### [Extracted page text data]
^^^^^^^^^^^^^^^^

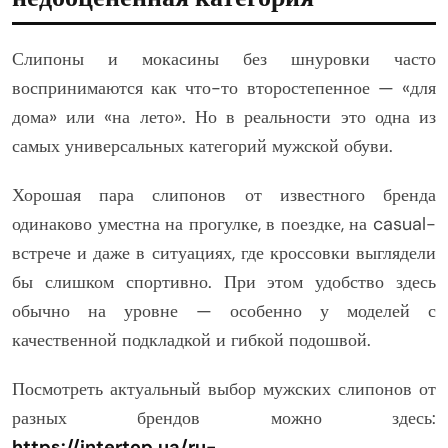
Слипоны и мокасины без шнуровки часто
воспринимаются как что-то второстепенное — «для
дома» или «на лето». Но в реальности это одна из
самых универсальных категорий мужской обуви.
Хорошая пара слипонов от известного бренда
одинаково уместна на прогулке, в поездке, на casual-
встрече и даже в ситуациях, где кроссовки выглядели
бы слишком спортивно. При этом удобство здесь
обычно на уровне — особенно у моделей с
качественной подкладкой и гибкой подошвой.
Посмотреть актуальный выбор мужских слипонов от
разных брендов можно здесь:
https://intertop.ua/ru-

^^^^^^^^^^^^^^^^

### [To-do item]
Could you restate, word for word, the lines above from the one with "Хорошая пара слипонов от известного бренда" to the one with "обычно на уровне — особенно у моделей с", both included?

### [Reply]
Хорошая пара слипонов от известного бренда
одинаково уместна на прогулке, в поездке, на casual-
встрече и даже в ситуациях, где кроссовки выглядели
бы слишком спортивно. При этом удобство здесь
обычно на уровне — особенно у моделей с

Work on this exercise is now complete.